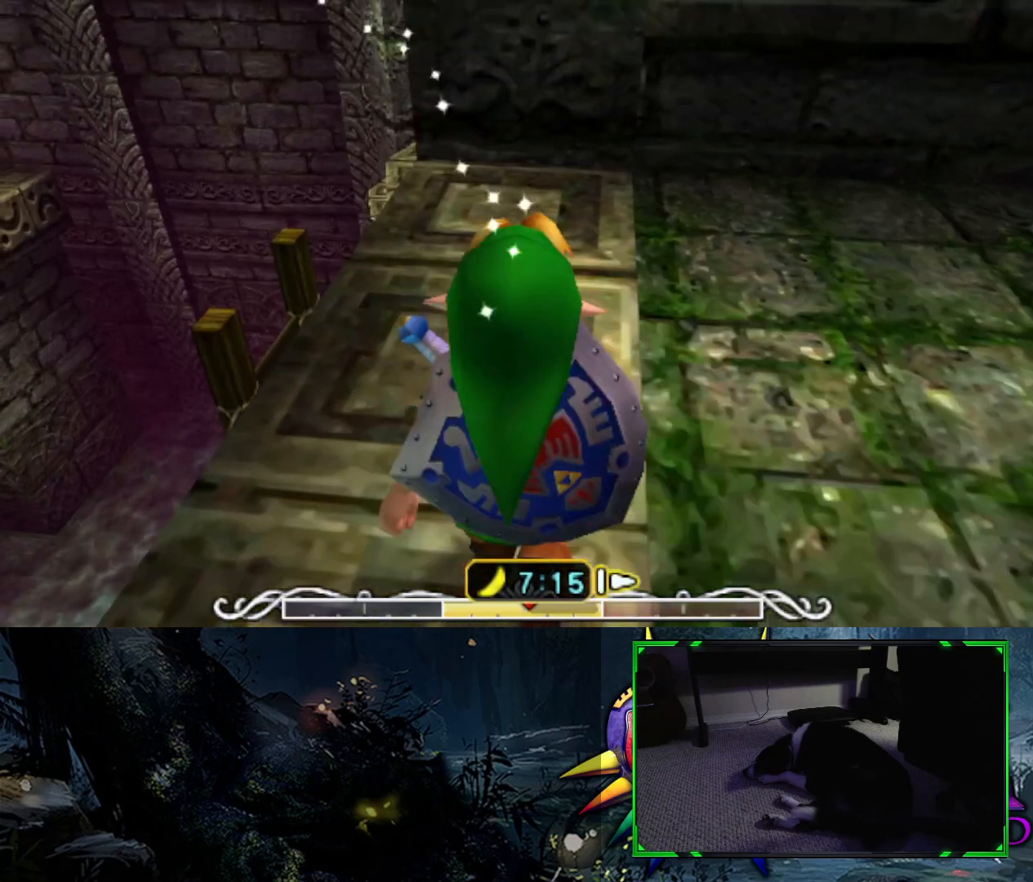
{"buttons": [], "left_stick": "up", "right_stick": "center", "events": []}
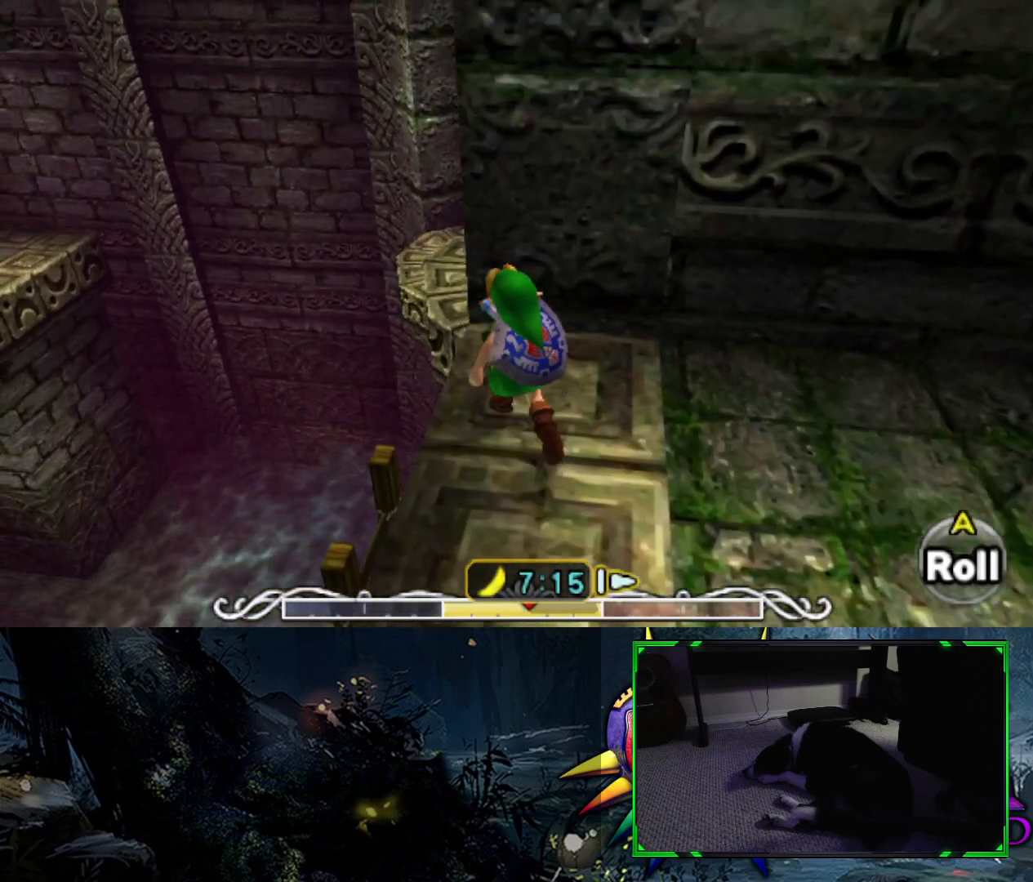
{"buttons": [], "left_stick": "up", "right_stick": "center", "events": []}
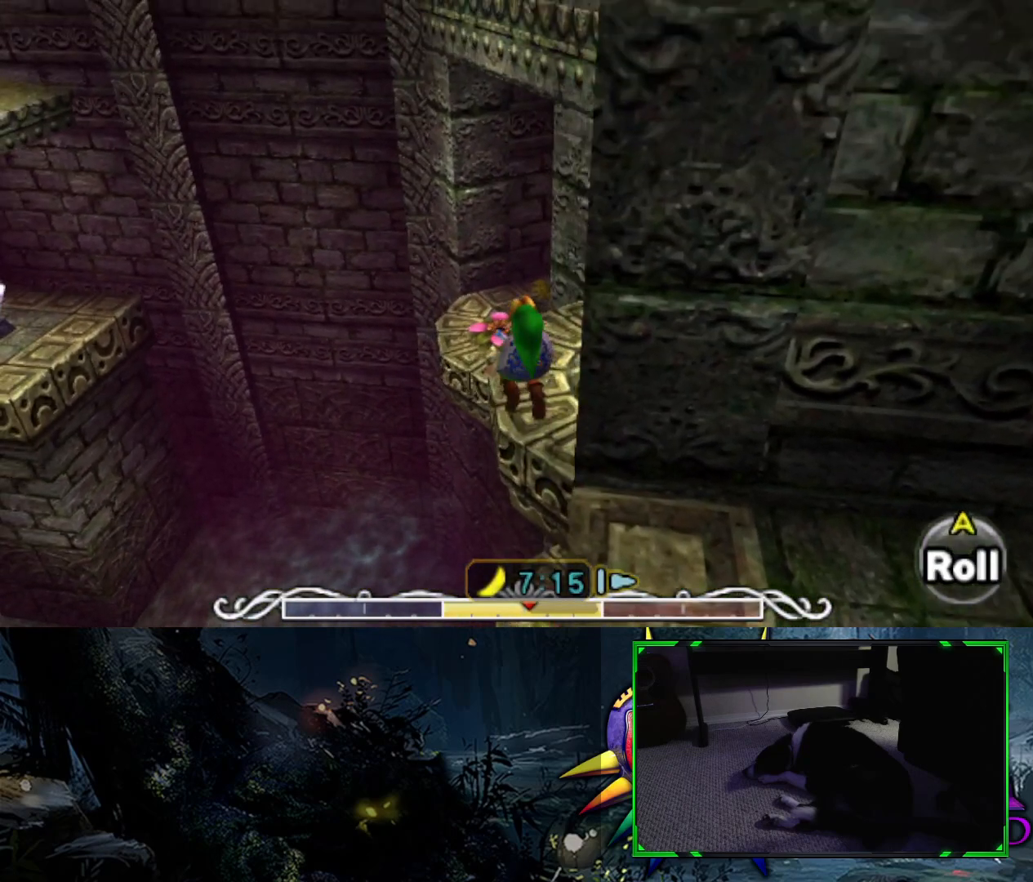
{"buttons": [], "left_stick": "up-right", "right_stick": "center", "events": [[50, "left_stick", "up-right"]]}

**Task requirements:** Each line of the data above must be repeated exactly, images excluded.

**Exercise result:**
{"buttons": [], "left_stick": "up", "right_stick": "center", "events": []}
{"buttons": [], "left_stick": "up", "right_stick": "center", "events": []}
{"buttons": [], "left_stick": "up-right", "right_stick": "center", "events": [[50, "left_stick", "up-right"]]}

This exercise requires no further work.